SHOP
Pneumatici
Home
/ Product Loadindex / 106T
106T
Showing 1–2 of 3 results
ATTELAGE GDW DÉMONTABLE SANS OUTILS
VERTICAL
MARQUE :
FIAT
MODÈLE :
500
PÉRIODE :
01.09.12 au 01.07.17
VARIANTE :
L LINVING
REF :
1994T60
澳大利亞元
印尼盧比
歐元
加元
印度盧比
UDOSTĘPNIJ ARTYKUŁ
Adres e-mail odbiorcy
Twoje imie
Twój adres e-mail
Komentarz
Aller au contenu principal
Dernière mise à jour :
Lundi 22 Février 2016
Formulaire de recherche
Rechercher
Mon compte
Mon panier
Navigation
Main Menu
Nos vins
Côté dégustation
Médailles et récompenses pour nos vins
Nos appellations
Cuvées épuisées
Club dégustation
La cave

## WHAT THE EXERCISE ASKS
The records need to be reproduced in their entirety, word for word.

## COMPLETED EXERCISE
SHOP
Pneumatici
Home
/ Product Loadindex / 106T
106T
Showing 1–2 of 3 results
ATTELAGE GDW DÉMONTABLE SANS OUTILS
VERTICAL
MARQUE :
FIAT
MODÈLE :
500
PÉRIODE :
01.09.12 au 01.07.17
VARIANTE :
L LINVING
REF :
1994T60
澳大利亞元
印尼盧比
歐元
加元
印度盧比
UDOSTĘPNIJ ARTYKUŁ
Adres e-mail odbiorcy
Twoje imie
Twój adres e-mail
Komentarz
Aller au contenu principal
Dernière mise à jour :
Lundi 22 Février 2016
Formulaire de recherche
Rechercher
Mon compte
Mon panier
Navigation
Main Menu
Nos vins
Côté dégustation
Médailles et récompenses pour nos vins
Nos appellations
Cuvées épuisées
Club dégustation
La cave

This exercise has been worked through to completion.